- Prompt -
Can you turn the lines from the start of the records up to and including the line with "Reading: 175 A" into a JSON list of strings, one string per line, with blank lines left out?
____ Data
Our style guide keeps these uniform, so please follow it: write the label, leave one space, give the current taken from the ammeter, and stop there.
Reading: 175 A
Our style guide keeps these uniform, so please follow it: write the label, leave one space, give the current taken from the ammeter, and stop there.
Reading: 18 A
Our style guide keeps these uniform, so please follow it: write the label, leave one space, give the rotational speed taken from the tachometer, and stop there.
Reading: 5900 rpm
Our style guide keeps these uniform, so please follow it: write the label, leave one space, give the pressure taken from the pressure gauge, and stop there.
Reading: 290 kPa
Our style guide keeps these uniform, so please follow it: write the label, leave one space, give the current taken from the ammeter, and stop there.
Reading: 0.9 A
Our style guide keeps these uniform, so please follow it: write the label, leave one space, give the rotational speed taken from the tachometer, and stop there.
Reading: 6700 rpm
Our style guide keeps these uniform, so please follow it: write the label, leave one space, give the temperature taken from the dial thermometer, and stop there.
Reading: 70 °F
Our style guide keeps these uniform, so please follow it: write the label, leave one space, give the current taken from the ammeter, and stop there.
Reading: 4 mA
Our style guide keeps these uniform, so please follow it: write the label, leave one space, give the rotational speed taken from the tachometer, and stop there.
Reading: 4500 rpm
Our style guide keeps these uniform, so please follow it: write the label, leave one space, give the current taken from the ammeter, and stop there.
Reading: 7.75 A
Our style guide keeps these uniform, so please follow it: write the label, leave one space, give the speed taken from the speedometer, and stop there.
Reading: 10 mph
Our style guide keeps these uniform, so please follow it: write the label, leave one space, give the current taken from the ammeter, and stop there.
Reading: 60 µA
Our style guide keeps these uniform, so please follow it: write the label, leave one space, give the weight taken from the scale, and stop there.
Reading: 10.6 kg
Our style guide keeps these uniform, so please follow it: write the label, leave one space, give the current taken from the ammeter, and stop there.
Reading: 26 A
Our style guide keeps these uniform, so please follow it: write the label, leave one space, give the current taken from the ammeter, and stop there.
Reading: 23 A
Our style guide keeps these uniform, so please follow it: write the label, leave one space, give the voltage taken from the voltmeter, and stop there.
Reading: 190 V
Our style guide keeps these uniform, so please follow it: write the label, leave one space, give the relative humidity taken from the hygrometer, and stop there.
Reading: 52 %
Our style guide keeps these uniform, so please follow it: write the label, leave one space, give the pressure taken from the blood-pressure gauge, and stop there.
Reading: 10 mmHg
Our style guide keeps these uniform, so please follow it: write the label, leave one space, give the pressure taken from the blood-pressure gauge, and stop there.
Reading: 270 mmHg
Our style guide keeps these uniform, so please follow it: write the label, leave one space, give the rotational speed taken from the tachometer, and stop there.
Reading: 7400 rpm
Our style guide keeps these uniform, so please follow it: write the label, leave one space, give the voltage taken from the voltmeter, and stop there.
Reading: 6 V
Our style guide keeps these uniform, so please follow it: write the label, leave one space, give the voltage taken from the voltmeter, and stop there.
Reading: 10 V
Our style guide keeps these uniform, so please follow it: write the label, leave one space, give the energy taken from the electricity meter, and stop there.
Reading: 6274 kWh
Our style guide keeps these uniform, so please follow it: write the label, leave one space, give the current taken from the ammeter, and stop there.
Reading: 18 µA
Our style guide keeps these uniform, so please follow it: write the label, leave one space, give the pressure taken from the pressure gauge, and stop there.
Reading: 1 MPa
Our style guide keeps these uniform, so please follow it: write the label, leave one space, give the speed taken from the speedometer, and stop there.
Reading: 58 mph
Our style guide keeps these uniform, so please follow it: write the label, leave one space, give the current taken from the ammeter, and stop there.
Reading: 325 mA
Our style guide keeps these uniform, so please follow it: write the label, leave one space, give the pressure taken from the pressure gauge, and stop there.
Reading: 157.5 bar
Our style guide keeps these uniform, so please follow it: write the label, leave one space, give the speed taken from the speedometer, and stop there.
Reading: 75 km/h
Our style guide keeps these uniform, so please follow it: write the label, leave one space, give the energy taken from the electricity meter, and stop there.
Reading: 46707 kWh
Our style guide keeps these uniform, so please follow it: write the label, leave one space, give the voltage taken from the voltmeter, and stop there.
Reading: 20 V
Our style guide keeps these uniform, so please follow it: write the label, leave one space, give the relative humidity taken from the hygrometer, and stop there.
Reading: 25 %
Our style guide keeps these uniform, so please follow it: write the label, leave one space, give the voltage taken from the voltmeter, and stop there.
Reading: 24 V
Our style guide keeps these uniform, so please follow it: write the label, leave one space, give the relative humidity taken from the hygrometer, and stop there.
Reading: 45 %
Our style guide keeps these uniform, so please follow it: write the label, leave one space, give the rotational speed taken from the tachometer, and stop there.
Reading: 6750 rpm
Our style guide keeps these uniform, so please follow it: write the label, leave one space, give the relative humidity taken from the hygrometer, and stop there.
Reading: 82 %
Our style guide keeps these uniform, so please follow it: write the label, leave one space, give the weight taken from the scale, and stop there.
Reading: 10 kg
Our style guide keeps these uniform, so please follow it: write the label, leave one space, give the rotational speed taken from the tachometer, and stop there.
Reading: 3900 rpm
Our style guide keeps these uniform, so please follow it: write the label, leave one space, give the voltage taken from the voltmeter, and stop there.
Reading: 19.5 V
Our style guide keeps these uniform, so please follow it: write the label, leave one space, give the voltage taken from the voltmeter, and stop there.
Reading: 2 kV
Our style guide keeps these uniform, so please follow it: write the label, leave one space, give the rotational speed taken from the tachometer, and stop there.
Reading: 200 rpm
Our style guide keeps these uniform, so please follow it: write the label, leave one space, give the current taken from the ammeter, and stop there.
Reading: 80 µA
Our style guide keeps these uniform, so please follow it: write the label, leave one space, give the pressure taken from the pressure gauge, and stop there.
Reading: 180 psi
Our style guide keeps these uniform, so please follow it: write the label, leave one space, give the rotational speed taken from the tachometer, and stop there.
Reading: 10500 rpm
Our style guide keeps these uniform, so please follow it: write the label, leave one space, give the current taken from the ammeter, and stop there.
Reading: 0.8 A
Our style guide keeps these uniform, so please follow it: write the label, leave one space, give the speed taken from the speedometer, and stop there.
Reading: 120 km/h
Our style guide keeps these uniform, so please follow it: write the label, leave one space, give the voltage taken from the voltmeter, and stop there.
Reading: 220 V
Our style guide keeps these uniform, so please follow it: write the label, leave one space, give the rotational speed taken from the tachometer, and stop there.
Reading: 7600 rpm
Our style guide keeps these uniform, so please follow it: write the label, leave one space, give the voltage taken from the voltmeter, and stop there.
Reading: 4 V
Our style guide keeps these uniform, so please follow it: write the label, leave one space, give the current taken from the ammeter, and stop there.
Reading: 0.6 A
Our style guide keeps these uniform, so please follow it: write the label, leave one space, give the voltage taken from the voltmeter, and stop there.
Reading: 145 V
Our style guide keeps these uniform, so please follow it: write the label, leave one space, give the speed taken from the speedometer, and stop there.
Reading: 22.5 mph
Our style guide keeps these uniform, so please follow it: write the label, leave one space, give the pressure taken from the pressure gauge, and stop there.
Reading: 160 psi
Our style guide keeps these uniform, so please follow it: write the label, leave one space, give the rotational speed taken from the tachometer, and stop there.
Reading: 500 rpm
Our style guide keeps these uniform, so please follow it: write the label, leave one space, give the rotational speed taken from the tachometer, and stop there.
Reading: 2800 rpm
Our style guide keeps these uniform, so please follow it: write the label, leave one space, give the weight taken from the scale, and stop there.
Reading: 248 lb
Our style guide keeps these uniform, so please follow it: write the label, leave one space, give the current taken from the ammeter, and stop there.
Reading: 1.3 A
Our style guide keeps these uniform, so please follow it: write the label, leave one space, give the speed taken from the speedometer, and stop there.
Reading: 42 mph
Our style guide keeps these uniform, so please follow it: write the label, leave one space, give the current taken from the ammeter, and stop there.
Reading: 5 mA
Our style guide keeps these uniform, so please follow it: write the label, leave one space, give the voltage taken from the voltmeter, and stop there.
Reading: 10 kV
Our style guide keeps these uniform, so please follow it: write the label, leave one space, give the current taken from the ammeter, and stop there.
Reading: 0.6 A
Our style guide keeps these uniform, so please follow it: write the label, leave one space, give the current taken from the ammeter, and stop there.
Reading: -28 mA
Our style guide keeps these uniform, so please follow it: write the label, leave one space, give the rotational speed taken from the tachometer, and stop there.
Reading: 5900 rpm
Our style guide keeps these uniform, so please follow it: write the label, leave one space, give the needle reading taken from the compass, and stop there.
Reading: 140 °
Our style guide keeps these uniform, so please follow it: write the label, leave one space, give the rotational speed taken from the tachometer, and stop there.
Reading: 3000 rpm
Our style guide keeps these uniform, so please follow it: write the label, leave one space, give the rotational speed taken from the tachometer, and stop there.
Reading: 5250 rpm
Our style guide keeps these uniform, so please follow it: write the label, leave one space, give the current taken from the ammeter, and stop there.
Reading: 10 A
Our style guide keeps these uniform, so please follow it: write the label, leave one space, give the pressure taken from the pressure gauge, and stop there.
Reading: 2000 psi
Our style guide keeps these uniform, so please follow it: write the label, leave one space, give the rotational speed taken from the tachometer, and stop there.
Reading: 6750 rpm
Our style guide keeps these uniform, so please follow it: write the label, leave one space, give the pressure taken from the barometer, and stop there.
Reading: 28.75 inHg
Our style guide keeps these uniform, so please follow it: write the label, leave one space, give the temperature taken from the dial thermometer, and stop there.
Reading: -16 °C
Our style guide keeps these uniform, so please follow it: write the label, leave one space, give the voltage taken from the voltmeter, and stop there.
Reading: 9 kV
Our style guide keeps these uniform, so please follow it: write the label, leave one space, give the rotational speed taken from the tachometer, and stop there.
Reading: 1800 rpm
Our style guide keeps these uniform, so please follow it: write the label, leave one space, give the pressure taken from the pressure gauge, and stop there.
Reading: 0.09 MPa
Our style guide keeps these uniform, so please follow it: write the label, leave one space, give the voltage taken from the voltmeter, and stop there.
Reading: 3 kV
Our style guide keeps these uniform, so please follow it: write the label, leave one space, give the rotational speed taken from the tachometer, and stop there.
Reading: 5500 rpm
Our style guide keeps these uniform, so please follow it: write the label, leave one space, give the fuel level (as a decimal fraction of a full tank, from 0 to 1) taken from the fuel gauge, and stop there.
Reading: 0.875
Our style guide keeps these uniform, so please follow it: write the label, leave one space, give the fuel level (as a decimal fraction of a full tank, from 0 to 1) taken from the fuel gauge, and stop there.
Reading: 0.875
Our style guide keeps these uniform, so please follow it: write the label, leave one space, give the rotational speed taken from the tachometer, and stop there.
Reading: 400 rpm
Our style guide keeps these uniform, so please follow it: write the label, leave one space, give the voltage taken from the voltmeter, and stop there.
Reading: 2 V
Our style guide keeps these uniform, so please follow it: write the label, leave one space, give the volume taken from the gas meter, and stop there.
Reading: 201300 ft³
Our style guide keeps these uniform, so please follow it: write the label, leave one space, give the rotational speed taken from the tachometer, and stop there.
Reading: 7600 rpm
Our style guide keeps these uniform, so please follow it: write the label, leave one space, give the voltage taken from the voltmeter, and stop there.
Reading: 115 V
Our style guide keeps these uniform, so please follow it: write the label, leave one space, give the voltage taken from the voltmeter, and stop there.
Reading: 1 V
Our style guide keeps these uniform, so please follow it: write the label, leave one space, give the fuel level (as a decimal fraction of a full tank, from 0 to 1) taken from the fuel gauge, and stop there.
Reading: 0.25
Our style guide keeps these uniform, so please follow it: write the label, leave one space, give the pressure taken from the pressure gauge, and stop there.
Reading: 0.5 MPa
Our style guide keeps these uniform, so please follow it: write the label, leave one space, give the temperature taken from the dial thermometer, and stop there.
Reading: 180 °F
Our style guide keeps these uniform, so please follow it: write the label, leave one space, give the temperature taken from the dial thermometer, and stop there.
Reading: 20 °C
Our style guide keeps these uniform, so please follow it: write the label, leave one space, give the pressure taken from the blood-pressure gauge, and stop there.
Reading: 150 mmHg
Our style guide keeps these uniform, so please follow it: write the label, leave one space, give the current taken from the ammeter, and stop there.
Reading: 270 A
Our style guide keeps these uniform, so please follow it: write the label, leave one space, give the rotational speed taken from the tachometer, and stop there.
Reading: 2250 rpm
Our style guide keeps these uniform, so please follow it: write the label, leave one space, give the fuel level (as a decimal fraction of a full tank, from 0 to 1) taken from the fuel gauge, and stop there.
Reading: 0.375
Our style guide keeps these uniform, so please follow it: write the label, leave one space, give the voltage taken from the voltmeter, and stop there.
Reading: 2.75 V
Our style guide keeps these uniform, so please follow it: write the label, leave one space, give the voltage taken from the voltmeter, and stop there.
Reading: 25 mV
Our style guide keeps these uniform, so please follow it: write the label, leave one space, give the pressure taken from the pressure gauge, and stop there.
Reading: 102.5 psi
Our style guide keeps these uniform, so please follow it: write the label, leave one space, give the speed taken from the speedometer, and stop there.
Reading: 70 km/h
________
- Your solution -
[
  "Our style guide keeps these uniform, so please follow it: write the label, leave one space, give the current taken from the ammeter, and stop there.",
  "Reading: 175 A"
]